(TASK DATA):
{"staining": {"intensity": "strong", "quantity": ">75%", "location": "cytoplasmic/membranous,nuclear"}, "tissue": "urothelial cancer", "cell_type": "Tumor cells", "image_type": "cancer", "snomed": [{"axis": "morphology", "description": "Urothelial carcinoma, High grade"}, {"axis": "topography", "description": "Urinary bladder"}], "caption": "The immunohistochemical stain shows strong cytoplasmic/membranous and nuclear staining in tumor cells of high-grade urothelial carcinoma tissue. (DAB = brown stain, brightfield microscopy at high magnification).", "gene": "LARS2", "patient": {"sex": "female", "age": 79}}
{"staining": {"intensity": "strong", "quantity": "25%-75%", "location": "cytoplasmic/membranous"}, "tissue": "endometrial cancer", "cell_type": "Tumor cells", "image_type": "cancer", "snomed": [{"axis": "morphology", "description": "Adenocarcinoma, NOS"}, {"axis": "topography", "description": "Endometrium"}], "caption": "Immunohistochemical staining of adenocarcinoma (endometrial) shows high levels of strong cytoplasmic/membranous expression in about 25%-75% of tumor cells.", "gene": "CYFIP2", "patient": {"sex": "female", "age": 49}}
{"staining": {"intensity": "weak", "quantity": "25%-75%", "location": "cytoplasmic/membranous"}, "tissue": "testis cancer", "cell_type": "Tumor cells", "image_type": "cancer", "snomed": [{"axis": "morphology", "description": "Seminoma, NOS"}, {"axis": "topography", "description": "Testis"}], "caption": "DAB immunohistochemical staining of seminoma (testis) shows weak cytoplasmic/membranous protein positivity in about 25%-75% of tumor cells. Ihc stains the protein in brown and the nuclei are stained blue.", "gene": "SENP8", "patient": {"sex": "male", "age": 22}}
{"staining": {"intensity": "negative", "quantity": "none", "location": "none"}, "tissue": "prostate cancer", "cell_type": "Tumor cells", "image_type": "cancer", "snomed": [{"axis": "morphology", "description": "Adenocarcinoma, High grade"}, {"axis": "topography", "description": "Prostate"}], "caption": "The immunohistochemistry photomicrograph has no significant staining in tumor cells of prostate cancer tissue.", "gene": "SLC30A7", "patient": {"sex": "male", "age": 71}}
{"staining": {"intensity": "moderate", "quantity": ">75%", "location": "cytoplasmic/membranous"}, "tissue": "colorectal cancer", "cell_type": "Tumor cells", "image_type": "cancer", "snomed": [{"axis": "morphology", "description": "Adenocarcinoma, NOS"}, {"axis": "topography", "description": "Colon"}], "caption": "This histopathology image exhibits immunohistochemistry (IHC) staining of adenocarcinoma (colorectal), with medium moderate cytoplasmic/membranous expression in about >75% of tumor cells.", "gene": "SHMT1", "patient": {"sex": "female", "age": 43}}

(TASK): Return only the number of lines in the material with the word "grade" in them.

(TASK RESPONSE): 2